_What you should do_. Lay out the listing as a JSON list of strings, from its first line up to and including the line containing "Which series reaches the minimum", with one string per line and blank lines left out.

_Data records_.
========================
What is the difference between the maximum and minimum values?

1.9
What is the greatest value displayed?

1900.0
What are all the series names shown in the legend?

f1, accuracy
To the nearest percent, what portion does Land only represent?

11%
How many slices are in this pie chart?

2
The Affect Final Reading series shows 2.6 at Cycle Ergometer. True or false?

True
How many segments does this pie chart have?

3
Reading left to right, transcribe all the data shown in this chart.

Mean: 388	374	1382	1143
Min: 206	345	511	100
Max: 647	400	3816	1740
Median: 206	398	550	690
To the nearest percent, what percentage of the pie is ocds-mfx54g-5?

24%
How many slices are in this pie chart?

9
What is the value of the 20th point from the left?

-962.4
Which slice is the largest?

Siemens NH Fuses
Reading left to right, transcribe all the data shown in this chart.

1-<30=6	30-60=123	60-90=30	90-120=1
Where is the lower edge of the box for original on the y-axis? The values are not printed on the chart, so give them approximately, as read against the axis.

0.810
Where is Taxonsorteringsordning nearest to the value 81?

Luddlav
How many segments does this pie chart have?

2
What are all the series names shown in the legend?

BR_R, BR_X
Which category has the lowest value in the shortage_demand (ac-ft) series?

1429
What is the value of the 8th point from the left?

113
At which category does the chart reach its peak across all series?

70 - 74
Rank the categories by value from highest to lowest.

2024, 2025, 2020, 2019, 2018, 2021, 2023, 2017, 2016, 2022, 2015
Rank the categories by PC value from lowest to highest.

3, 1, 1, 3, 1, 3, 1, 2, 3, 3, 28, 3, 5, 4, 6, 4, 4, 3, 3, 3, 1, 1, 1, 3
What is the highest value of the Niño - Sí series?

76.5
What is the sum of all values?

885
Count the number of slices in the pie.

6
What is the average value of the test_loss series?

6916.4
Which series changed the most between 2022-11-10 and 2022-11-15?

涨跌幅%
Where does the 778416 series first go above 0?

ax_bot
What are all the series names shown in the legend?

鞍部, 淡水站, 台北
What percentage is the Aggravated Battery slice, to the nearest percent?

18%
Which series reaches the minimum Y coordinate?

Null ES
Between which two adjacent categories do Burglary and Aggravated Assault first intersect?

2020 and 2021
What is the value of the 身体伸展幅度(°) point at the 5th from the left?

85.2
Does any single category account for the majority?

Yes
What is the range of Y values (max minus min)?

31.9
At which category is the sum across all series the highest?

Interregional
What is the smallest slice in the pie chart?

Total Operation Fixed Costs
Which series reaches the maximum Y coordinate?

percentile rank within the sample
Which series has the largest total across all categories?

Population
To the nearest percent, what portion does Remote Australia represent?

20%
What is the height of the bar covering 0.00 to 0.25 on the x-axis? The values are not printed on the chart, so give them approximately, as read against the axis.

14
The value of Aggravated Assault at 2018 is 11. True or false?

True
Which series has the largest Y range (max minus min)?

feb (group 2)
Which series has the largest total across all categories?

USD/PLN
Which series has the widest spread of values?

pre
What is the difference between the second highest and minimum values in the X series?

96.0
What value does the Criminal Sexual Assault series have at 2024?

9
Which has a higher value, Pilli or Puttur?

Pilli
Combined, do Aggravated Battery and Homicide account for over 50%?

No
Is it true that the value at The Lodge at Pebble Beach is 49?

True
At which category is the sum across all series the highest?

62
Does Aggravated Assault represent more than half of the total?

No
========================
_Output for this exercise_.
[
  "What is the difference between the maximum and minimum values?",
  "1.9",
  "What is the greatest value displayed?",
  "1900.0",
  "What are all the series names shown in the legend?",
  "f1, accuracy",
  "To the nearest percent, what portion does Land only represent?",
  "11%",
  "How many slices are in this pie chart?",
  "2",
  "The Affect Final Reading series shows 2.6 at Cycle Ergometer. True or false?",
  "True",
  "How many segments does this pie chart have?",
  "3",
  "Reading left to right, transcribe all the data shown in this chart.",
  "Mean: 388\t374\t1382\t1143",
  "Min: 206\t345\t511\t100",
  "Max: 647\t400\t3816\t1740",
  "Median: 206\t398\t550\t690",
  "To the nearest percent, what percentage of the pie is ocds-mfx54g-5?",
  "24%",
  "How many slices are in this pie chart?",
  "9",
  "What is the value of the 20th point from the left?",
  "-962.4",
  "Which slice is the largest?",
  "Siemens NH Fuses",
  "Reading left to right, transcribe all the data shown in this chart.",
  "1-<30=6\t30-60=123\t60-90=30\t90-120=1",
  "Where is the lower edge of the box for original on the y-axis? The values are not printed on the chart, so give them approximately, as read against the axis.",
  "0.810",
  "Where is Taxonsorteringsordning nearest to the value 81?",
  "Luddlav",
  "How many segments does this pie chart have?",
  "2",
  "What are all the series names shown in the legend?",
  "BR_R, BR_X",
  "Which category has the lowest value in the shortage_demand (ac-ft) series?",
  "1429",
  "What is the value of the 8th point from the left?",
  "113",
  "At which category does the chart reach its peak across all series?",
  "70 - 74",
  "Rank the categories by value from highest to lowest.",
  "2024, 2025, 2020, 2019, 2018, 2021, 2023, 2017, 2016, 2022, 2015",
  "Rank the categories by PC value from lowest to highest.",
  "3, 1, 1, 3, 1, 3, 1, 2, 3, 3, 28, 3, 5, 4, 6, 4, 4, 3, 3, 3, 1, 1, 1, 3",
  "What is the highest value of the Niño - Sí series?",
  "76.5",
  "What is the sum of all values?",
  "885",
  "Count the number of slices in the pie.",
  "6",
  "What is the average value of the test_loss series?",
  "6916.4",
  "Which series changed the most between 2022-11-10 and 2022-11-15?",
  "涨跌幅%",
  "Where does the 778416 series first go above 0?",
  "ax_bot",
  "What are all the series names shown in the legend?",
  "鞍部, 淡水站, 台北",
  "What percentage is the Aggravated Battery slice, to the nearest percent?",
  "18%",
  "Which series reaches the minimum Y coordinate?"
]